[Information given Boundary: Start]

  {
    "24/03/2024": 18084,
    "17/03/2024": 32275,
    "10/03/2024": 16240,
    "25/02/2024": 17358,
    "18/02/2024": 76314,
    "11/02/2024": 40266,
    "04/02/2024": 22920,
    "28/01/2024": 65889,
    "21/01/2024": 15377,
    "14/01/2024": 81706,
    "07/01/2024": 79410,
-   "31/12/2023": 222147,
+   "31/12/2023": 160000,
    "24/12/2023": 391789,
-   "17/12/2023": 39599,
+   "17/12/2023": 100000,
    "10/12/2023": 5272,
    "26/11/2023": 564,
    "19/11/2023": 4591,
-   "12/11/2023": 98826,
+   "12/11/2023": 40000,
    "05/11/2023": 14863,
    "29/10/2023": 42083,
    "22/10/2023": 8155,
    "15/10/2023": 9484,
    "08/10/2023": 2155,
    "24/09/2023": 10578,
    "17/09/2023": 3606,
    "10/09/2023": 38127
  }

[Information given Boundary: End]
[Information given Boundary: Start]

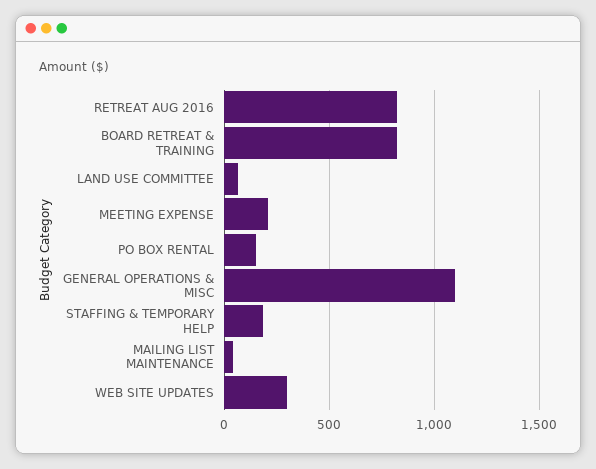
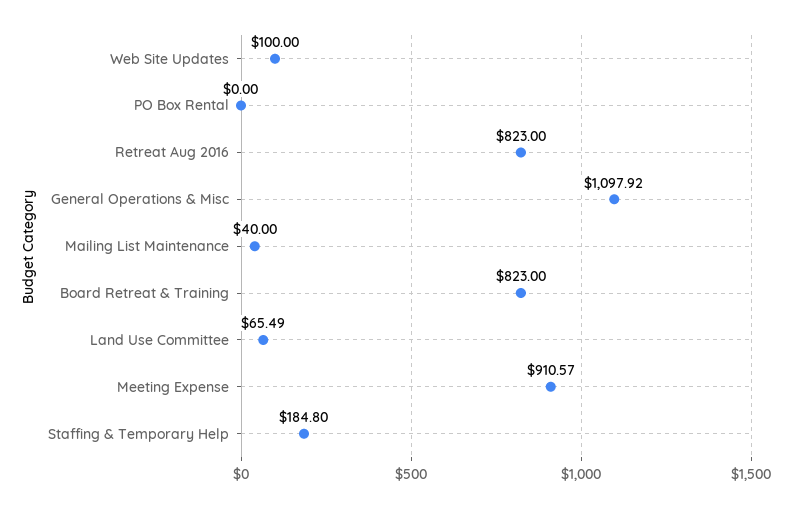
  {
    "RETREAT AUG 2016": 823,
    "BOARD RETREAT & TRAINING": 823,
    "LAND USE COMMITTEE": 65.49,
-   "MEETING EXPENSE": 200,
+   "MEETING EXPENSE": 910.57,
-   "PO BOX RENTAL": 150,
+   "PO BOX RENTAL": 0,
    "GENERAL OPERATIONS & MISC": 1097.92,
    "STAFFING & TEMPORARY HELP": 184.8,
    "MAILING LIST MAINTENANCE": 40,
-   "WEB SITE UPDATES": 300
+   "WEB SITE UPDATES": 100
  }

[Information given Boundary: End]

### What to work on
Whenever a line in the records above contains the string "EXPENSE", copy that line.

### Exercise solution
-   "MEETING EXPENSE": 200,
+   "MEETING EXPENSE": 910.57,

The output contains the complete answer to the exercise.